> **Your objective**
Copy each line below holding "left".

(Images with keypoint coordinates)
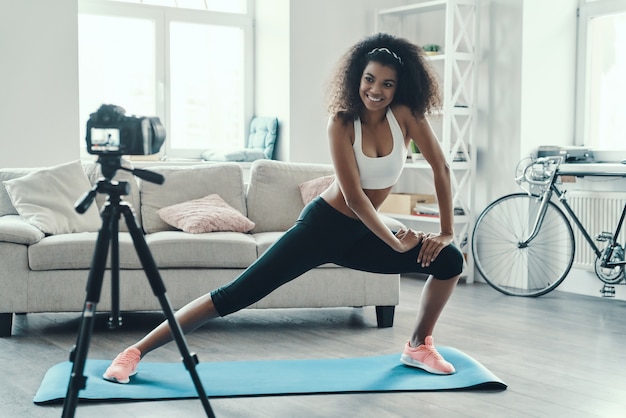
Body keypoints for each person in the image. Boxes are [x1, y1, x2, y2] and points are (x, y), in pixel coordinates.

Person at [103, 32, 464, 384]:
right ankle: (134, 352)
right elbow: (354, 198)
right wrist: (396, 241)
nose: (376, 90)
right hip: (322, 228)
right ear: (357, 77)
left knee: (449, 260)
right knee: (234, 296)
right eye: (369, 79)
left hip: (362, 232)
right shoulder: (341, 121)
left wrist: (446, 231)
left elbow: (441, 168)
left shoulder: (404, 116)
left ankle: (418, 346)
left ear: (399, 87)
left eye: (387, 84)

> **Task result**
left knee: (449, 260)
left hip: (362, 232)
left wrist: (446, 231)
left elbow: (441, 168)
left shoulder: (404, 116)
left ankle: (418, 346)
left ear: (399, 87)
left eye: (387, 84)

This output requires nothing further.